Good Morning!

And we’re back! Hopefully everyone enjoyed their holidays / reInvent decompression / not hearing about cloud every ten seconds.

Today, let’s have a brief summary of what got put out since re:Invent. Let me know what you think…

From the Community

This post shows an unfortunate cost caveat of AWS DMS. This is the problem with services having a dozen different billing dimensions, and 15 other services they trigger costs within: nobody can model the costs in their head anymore without running the workloads and discovering this sort of thing for themselves.

This is a remarkably hard hitting piece by a current AWS employee detailing the "Silent Sacking" that’s been going on over there. Former AWS VP Adrian Cockcroft weighed in on it as well. It’s clear that we’re less in "Day 2" territory at AWS than we are "Day 3," and Bezos’s famous "it’s always Day 1" statement has proven to not be true. These stories map very well to what we’re seeing from the outside.

I missed Stephen O’Grady’s recap of re:Invent when it first came out; Re-founding, reInventing and the Future of AWS is artfully crafted.

Yan Cui has a piece on How to Securely let Frontend Apps to Directly Access AWS services up, and I can’t decide if this is amazingly insightful, or profoundly cursed. As always, your use case is going to dictate whether or not you think this is a great idea or not.

Chris Farris has revisited SecurityHub , and deemed it better, but not all the way fixed. It’s sad and also telling that I depend upon people like Chris to explain the caveats and nuances of services like Security Hub to me, as AWS has largely abdicated the role of clearly explaining itself.

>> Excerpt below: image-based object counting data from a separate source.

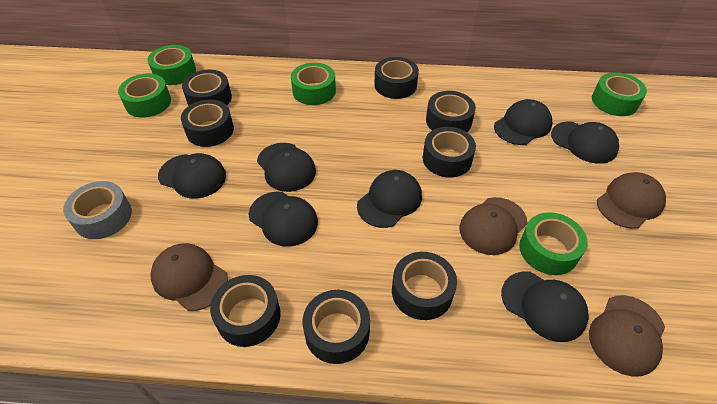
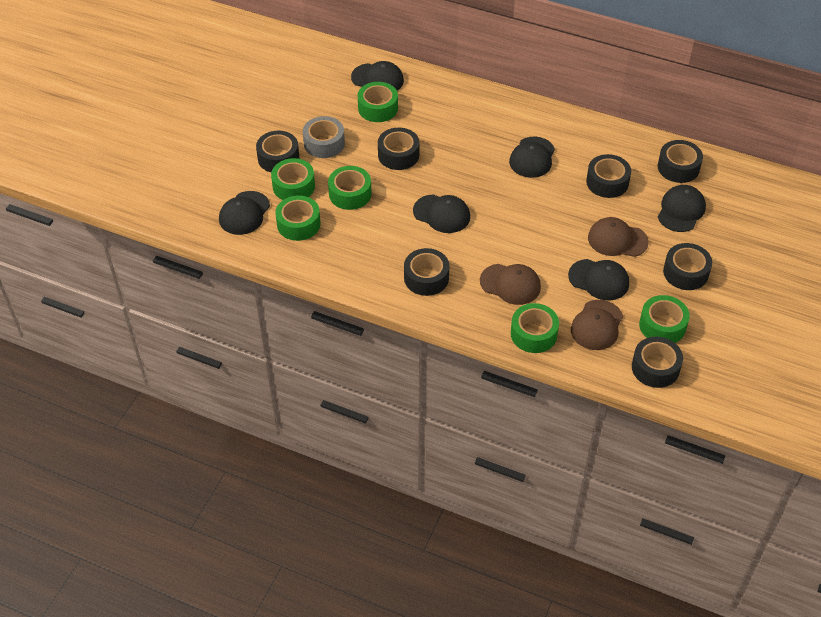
black cap: 7 -> 6
black tape: 8 -> 7
brown cap: 4 -> 3
green tape: 5 -> 6

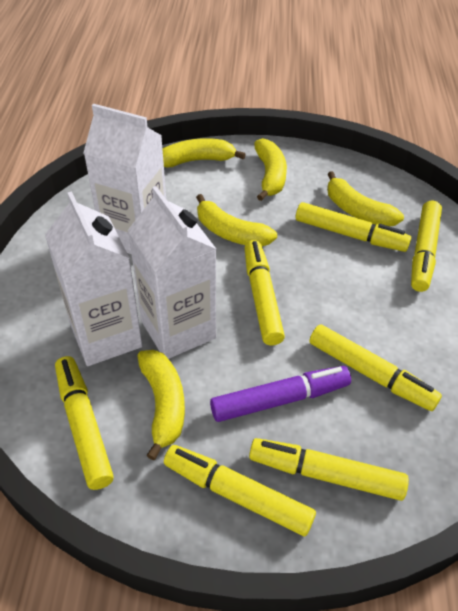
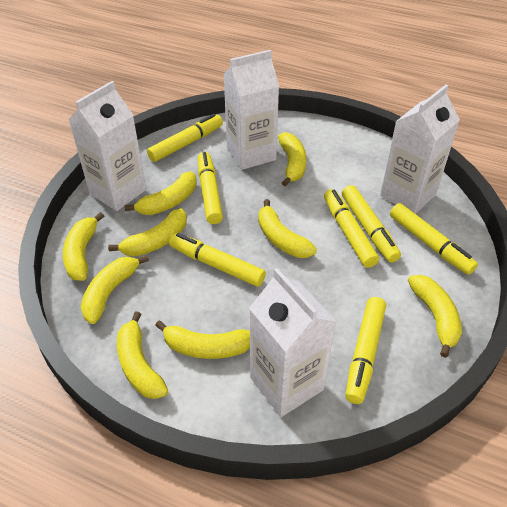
purple marker: 1 -> 0
white carton: 3 -> 4
yellow banana: 5 -> 9

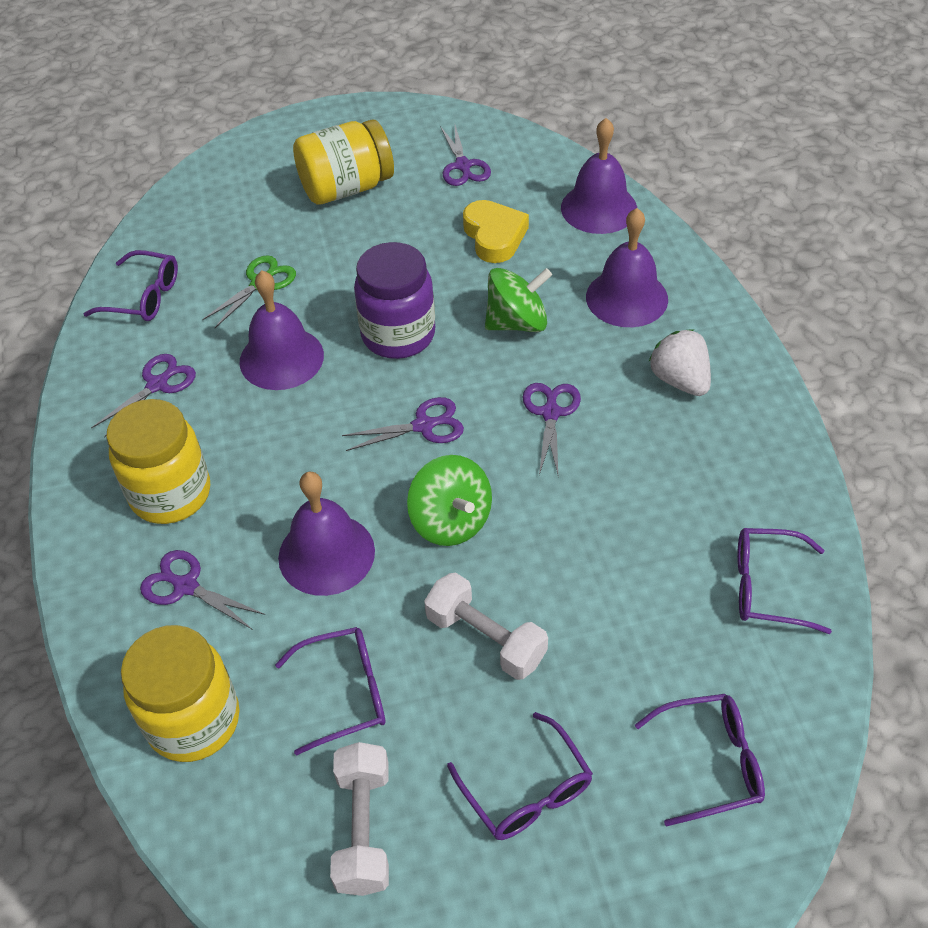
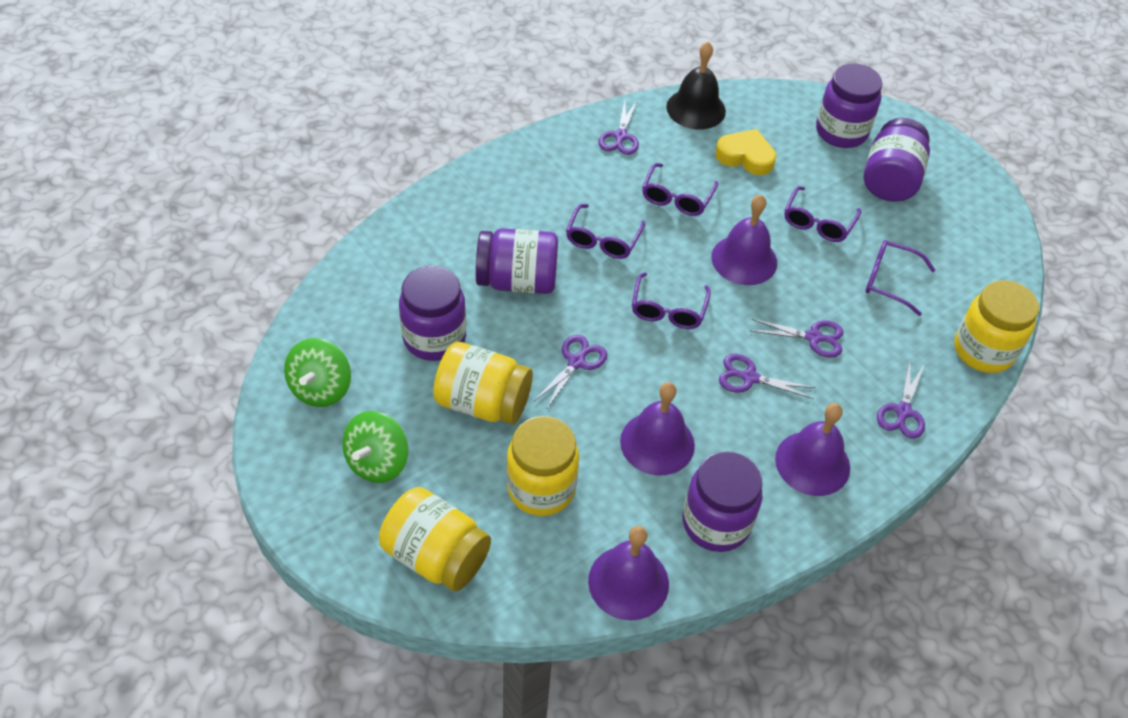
black bell: 0 -> 1
green scissors: 1 -> 0
purple jar: 1 -> 5
white dumbbell: 2 -> 0
white strawberry: 1 -> 0
yellow jar: 3 -> 4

On the plus side, Chris’s work remains excellent.

Podcasts

Screaming in the Cloud: Benchmarking Security Attack Response Times in the Age of Automation with Anna Belak

Screaming in the Cloud: The Fundamentals of Building Mission-Driven Technology with Danilo Campos

Choice Cuts

AWS Lambda adds support for Python 3.12 – Whatever was going on with the delays in getting new language runtimes out a year or more after the language version itself was released seems to have been resolved. I wonder how long it’ll take that unpleasant chapter to fade from the collective awareness around Lambda?

Amazon EC2 Serial Console is now available in all Local Zones – This is a good thing, because it’s historically been maddening to have to incur the mental overhead of remembering just which bits of the EC2 experience apply to this instance in that region or local zone. I generally think of "local zones" as some number of AWS Outpost racks in a colocated facility, akin to what I used to work on professionally in the early 2010s. You can do a lot in those environments, but a lot of AWS special magic is going to be missing. Easy example: out of AWS’s hundreds of services available for our collective use, Local Zones offer nine or less. Note that they’re also a bit spendier and almost certainly less durable. In other words: if you don’t need to use a Local Zone, use a region instead.

macOS support policy updates for the AWS CLI v2 – This is more than a bit of a mess. Apple itself doesn’t support as many historical versions of macOS as the AWS CLI does. If the CLI team is looking for things to work on, how about "making v2 available via a pip install," "setting v2 to be the default branch on the github repo," or "having the binary installer support Apple Silicon / Arm?" Customers running unsupported operating systems as decreed by the OS vendor should have zero expectation that third party tools will continue to support them.

How Transfer Family can help you build a secure, compliant managed file transfer solution – It’s easy to look at AWS Transfer Family and think that it’s economically ridiculous. You wouldn’t be wrong! Given that it charges 30¢ an hour per protocol (FTP, SFTP, FTPS) plus another 4¢ per GB sent to it, running this thing to share files with your friends would be a horrible start to your "pay AWS less money" New Year’s Resolution. But that’s not what it’s built for. Think of large banks dealing with legacy, behind-the-times partners such as other large banks–or worse, being a startup and dealing with a partner like that. You’re unlikely to move them, so you’ve gotta meet them where they are. Having spent time at multiple companies implementing this stuff manually, the few hundred bucks a month or whatnot to run this is a steal. That’s the use case, not sharing warez with your teenage friends. Remember, almost anything can be expensive and absurd if you hold it wrong.

Tools

I adore this Region Comparison Tool that compares a lot more features between different services. It shows where things I depend upon, like v2 API Gateways, aren’t being deployed, opting instead to be yeeted over the wall in nearly ten regions now. This alternative script does something similar if you want to tweak it yourself.

… and that’s what happened Last Week in AWS.